Umar Bakry sependapat dengan Taufik. Menurut Umar, pesan yang disampaikan iklan Prabowo dapat bersentuhan langsung dengan masalah masyarakat. Ia menempatkan diri sebagai pembela petani, nelayan, pedagang tradisional, dan komitmen mencintai produk dalam negeri. Paradigma ekonomi Prabowo, kata Umar, berbeda dari SBY dan para calon presiden lainnya yang cenderung pro-pasar bebas dan kapitalis.

Prabowo akan cenderung memilih jajaran menteri perekonomiannya yang pro-rakyat. Umar Bakry bahkan memosisikan sosok putra ''begawan ekonomi'' Prof. Soemitro Djojohadikusumo (almarhum) itu sebagai Hugo Chavez (Presiden Venezuela)-nya Indonesia. ''Peduli pada warga miskin,'' ujar Umar Bakry kepada Anwar Riksono dari Gatra.

Pakar komunikasi politik dari Fakultas Ilmu Sosial dan Ilmu Politik Universitas Indonesia, Effendi Ghazali, menilai iklan Prabowo beserta Gerindra-nya telah mencapai tahap komunikasi branding (merek). Branding-nya itu adalah Prabowo dan Gerindra milik petani, nelayan, serta rakyat miskin. ''Iklan yang paling berkualitas dibandingkan dengan yang lain,'' kata Effendi.

Sementara itu, iklan politik yang dijajakan tokoh nasional lainnya, menurut Effendi, baru sebatas tahap introducing (perkenalan). Bahkan belum berhasil sebagai bridging (menjembatani).
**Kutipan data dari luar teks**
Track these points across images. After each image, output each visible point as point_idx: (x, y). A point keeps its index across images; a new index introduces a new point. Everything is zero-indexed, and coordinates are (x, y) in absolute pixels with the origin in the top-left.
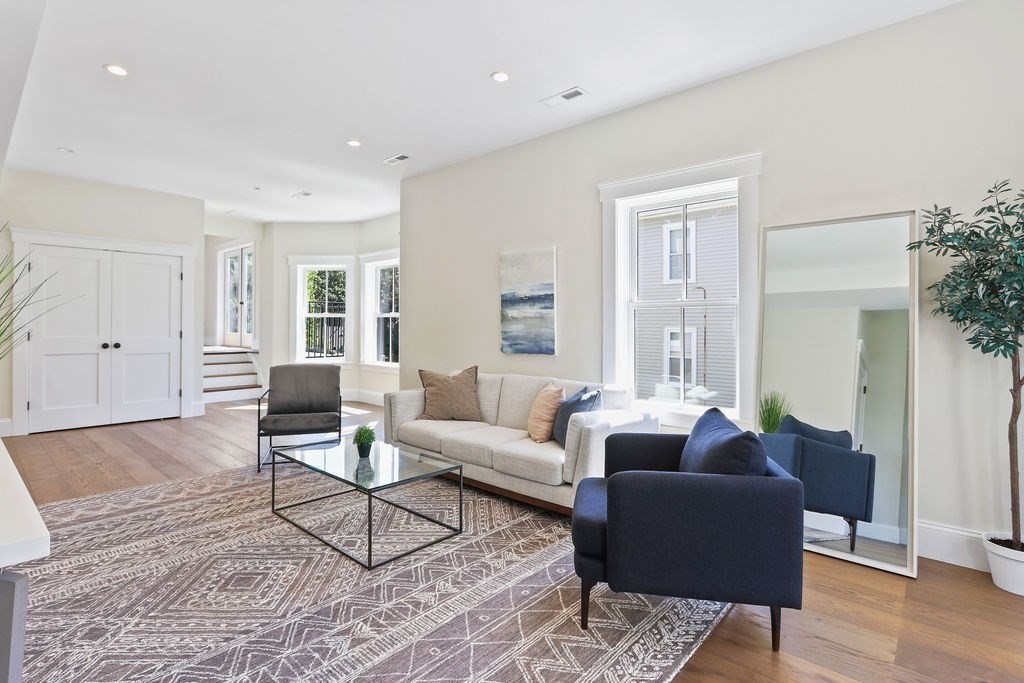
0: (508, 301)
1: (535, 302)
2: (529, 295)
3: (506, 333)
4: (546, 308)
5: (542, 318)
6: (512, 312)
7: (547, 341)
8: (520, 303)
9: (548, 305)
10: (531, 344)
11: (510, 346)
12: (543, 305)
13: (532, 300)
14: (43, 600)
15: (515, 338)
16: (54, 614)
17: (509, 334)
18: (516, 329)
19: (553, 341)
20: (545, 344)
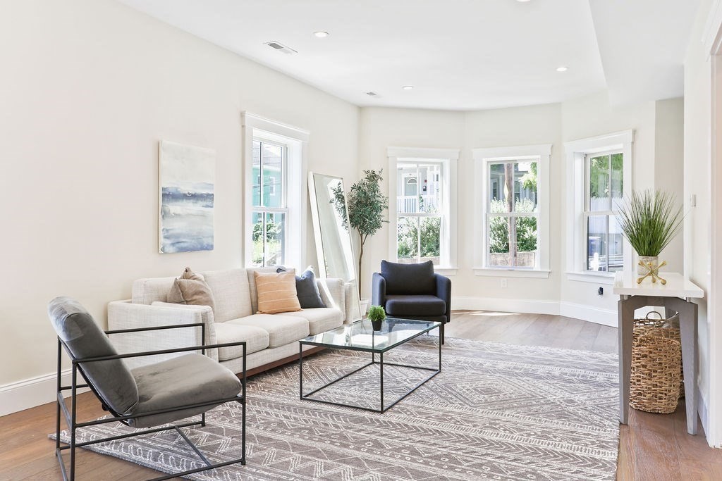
0: (169, 196)
1: (198, 200)
2: (193, 193)
3: (167, 230)
4: (207, 206)
5: (203, 216)
6: (174, 208)
7: (208, 237)
8: (183, 199)
9: (209, 203)
10: (193, 241)
11: (173, 244)
12: (205, 203)
13: (194, 197)
14: (581, 427)
15: (177, 236)
16: (580, 417)
17: (171, 232)
18: (177, 226)
19: (212, 237)
20: (206, 241)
Meski begitu, Prabowo tak terlalu menanggapi serius survei dan polling yang menunjukkan kenaikan popularitasnya.

Peringkat ketiga elektabilitas itu, menurut dia, juga bukan berarti menunjukkan pencapaian yang memuaskan. "Walaupun nomor tiga, jarak saya masih jauh," ujar Prabowo. Sebab ia akan menghitung dengan saksama perihal dukungan terhadap dirinya.